◆ Structured pose outputs:
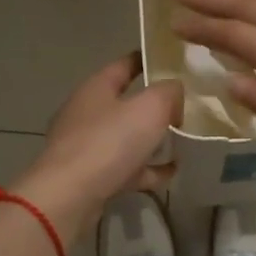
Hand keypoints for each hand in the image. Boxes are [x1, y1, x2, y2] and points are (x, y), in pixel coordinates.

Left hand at [12, 54, 182, 235]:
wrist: (70, 196)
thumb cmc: (109, 142)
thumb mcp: (150, 107)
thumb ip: (169, 92)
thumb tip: (175, 92)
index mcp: (96, 88)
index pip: (125, 64)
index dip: (148, 60)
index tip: (173, 61)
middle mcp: (87, 113)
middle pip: (125, 102)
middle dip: (154, 105)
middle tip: (185, 106)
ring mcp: (85, 146)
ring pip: (125, 137)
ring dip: (150, 139)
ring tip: (180, 142)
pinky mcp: (89, 176)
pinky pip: (125, 167)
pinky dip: (146, 169)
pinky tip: (170, 172)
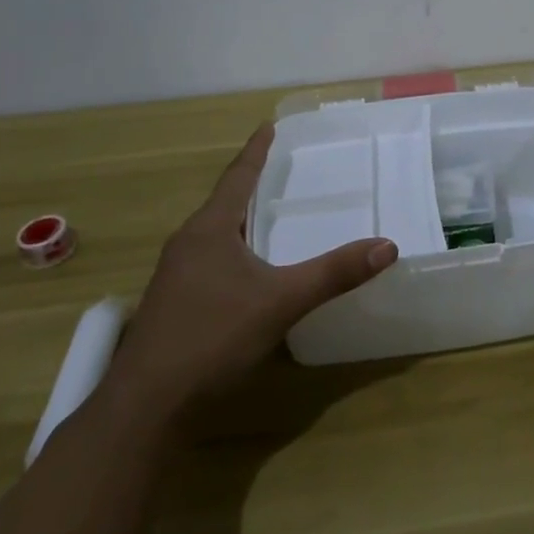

◆ Exercise objective: Once the pictures are set aside, write out the entries verbatim.

◆ Solved problem:
Hand keypoints for each hand in the image. Boxes are [x1, y1, x2, y2] and points are (x, y), in pixel coordinates.

Left hand at [12, 54, 182, 235]:
wrist: (70, 196)
thumb cmc: (109, 142)
thumb mcp: (150, 107)
thumb ip: (169, 92)
thumb tip: (175, 92)
index mcp: (96, 88)
index pip: (125, 64)
index dip: (148, 60)
index tip: (173, 61)
middle mcp: (87, 113)
middle pip: (125, 102)
middle dip: (154, 105)
middle tip: (185, 106)
ring mcp: (85, 146)
ring pip: (125, 137)
ring dip: (150, 139)
ring tip: (180, 142)
pinky mcp: (89, 176)
pinky pip: (125, 167)
pinky dip: (146, 169)
pinky tip: (170, 172)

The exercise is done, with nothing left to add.